Try it: Update the records below by changing every occurrence of "Kacige" to "Šlemovi" and leaving all other text unchanged.

Material provided:

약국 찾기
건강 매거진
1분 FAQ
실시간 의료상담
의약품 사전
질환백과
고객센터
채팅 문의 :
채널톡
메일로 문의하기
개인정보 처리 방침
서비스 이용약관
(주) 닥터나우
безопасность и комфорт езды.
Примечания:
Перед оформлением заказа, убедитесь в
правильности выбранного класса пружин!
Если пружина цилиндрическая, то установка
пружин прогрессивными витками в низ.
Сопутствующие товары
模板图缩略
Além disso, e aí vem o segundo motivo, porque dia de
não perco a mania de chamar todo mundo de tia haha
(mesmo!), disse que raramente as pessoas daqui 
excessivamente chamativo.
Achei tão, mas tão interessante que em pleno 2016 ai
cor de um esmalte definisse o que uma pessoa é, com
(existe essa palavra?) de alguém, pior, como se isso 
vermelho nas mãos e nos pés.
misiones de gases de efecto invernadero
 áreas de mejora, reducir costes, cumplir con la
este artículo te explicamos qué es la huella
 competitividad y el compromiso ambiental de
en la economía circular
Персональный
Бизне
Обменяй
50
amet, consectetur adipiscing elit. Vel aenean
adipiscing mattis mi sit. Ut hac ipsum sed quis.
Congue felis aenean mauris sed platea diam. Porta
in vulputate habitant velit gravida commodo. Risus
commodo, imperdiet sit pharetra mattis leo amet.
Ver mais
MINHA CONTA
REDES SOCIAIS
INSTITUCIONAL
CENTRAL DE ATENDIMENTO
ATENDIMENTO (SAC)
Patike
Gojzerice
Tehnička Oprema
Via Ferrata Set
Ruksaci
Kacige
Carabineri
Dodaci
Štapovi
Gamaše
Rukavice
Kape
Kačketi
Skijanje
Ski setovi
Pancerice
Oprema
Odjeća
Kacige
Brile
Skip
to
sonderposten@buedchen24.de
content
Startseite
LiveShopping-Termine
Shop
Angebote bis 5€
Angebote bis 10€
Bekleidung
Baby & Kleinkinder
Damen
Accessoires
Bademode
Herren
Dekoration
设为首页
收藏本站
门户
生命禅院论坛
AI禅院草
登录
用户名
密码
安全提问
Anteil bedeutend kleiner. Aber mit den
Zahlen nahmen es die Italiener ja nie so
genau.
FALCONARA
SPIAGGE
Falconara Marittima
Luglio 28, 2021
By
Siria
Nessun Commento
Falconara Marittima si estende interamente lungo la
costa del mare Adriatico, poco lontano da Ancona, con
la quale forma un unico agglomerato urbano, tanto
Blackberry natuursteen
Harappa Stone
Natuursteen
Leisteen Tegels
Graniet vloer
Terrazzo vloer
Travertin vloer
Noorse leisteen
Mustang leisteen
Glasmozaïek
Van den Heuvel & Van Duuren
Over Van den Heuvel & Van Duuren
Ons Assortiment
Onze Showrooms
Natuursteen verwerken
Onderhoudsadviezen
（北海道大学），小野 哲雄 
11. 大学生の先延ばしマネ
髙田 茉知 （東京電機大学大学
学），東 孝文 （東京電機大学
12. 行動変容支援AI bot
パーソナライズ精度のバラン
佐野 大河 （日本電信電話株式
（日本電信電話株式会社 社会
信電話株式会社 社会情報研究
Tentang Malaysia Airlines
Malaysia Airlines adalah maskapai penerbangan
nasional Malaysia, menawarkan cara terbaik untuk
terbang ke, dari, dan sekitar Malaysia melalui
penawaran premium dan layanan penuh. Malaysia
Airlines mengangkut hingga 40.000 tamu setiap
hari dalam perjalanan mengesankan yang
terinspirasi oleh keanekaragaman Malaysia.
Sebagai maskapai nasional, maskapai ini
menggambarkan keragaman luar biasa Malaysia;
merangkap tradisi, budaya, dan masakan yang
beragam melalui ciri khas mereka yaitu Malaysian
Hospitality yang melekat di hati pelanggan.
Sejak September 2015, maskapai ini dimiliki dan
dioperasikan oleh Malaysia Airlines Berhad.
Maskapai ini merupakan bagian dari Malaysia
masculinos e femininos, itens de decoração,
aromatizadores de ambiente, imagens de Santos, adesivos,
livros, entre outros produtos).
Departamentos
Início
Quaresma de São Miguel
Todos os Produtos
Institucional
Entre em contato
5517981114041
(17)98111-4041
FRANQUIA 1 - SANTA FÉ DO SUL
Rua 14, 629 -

Exercise output:
약국 찾기
건강 매거진
1분 FAQ
실시간 의료상담
의약품 사전
질환백과
고객센터
채팅 문의 :
채널톡
메일로 문의하기
개인정보 처리 방침
서비스 이용약관
(주) 닥터나우
безопасность и комфорт езды.
Примечания:
Перед оформлением заказа, убедитесь в
правильности выбранного класса пружин!
Если пружина цилиндрическая, то установка
пружин прогрессивными витками в низ.
Сопутствующие товары
模板图缩略
Além disso, e aí vem o segundo motivo, porque dia de
não perco a mania de chamar todo mundo de tia haha
(mesmo!), disse que raramente as pessoas daqui 
excessivamente chamativo.
Achei tão, mas tão interessante que em pleno 2016 ai
cor de um esmalte definisse o que uma pessoa é, com
(existe essa palavra?) de alguém, pior, como se isso 
vermelho nas mãos e nos pés.
misiones de gases de efecto invernadero
 áreas de mejora, reducir costes, cumplir con la
este artículo te explicamos qué es la huella
 competitividad y el compromiso ambiental de
en la economía circular
Персональный
Бизне
Обменяй
50
amet, consectetur adipiscing elit. Vel aenean
adipiscing mattis mi sit. Ut hac ipsum sed quis.
Congue felis aenean mauris sed platea diam. Porta
in vulputate habitant velit gravida commodo. Risus
commodo, imperdiet sit pharetra mattis leo amet.
Ver mais
MINHA CONTA
REDES SOCIAIS
INSTITUCIONAL
CENTRAL DE ATENDIMENTO
ATENDIMENTO (SAC)
Patike
Gojzerice
Tehnička Oprema
Via Ferrata Set
Ruksaci
Šlemovi
Carabineri
Dodaci
Štapovi
Gamaše
Rukavice
Kape
Kačketi
Skijanje
Ski setovi
Pancerice
Oprema
Odjeća
Šlemovi
Brile
Skip
to
sonderposten@buedchen24.de
content
Startseite
LiveShopping-Termine
Shop
Angebote bis 5€
Angebote bis 10€
Bekleidung
Baby & Kleinkinder
Damen
Accessoires
Bademode
Herren
Dekoration
设为首页
收藏本站
门户
生命禅院论坛
AI禅院草
登录
用户名
密码
安全提问
Anteil bedeutend kleiner. Aber mit den
Zahlen nahmen es die Italiener ja nie so
genau.
FALCONARA
SPIAGGE
Falconara Marittima
Luglio 28, 2021
By
Siria
Nessun Commento
Falconara Marittima si estende interamente lungo la
costa del mare Adriatico, poco lontano da Ancona, con
la quale forma un unico agglomerato urbano, tanto
Blackberry natuursteen
Harappa Stone
Natuursteen
Leisteen Tegels
Graniet vloer
Terrazzo vloer
Travertin vloer
Noorse leisteen
Mustang leisteen
Glasmozaïek
Van den Heuvel & Van Duuren
Over Van den Heuvel & Van Duuren
Ons Assortiment
Onze Showrooms
Natuursteen verwerken
Onderhoudsadviezen
（北海道大学），小野 哲雄 
11. 大学生の先延ばしマネ
髙田 茉知 （東京電機大学大学
学），東 孝文 （東京電機大学
12. 行動変容支援AI bot
パーソナライズ精度のバラン
佐野 大河 （日本電信電話株式
（日本電信電話株式会社 社会
信電話株式会社 社会情報研究
Tentang Malaysia Airlines
Malaysia Airlines adalah maskapai penerbangan
nasional Malaysia, menawarkan cara terbaik untuk
terbang ke, dari, dan sekitar Malaysia melalui
penawaran premium dan layanan penuh. Malaysia
Airlines mengangkut hingga 40.000 tamu setiap
hari dalam perjalanan mengesankan yang
terinspirasi oleh keanekaragaman Malaysia.
Sebagai maskapai nasional, maskapai ini
menggambarkan keragaman luar biasa Malaysia;
merangkap tradisi, budaya, dan masakan yang
beragam melalui ciri khas mereka yaitu Malaysian
Hospitality yang melekat di hati pelanggan.
Sejak September 2015, maskapai ini dimiliki dan
dioperasikan oleh Malaysia Airlines Berhad.
Maskapai ini merupakan bagian dari Malaysia
masculinos e femininos, itens de decoração,
aromatizadores de ambiente, imagens de Santos, adesivos,
livros, entre outros produtos).
Departamentos
Início
Quaresma de São Miguel
Todos os Produtos
Institucional
Entre em contato
5517981114041
(17)98111-4041
FRANQUIA 1 - SANTA FÉ DO SUL
Rua 14, 629 -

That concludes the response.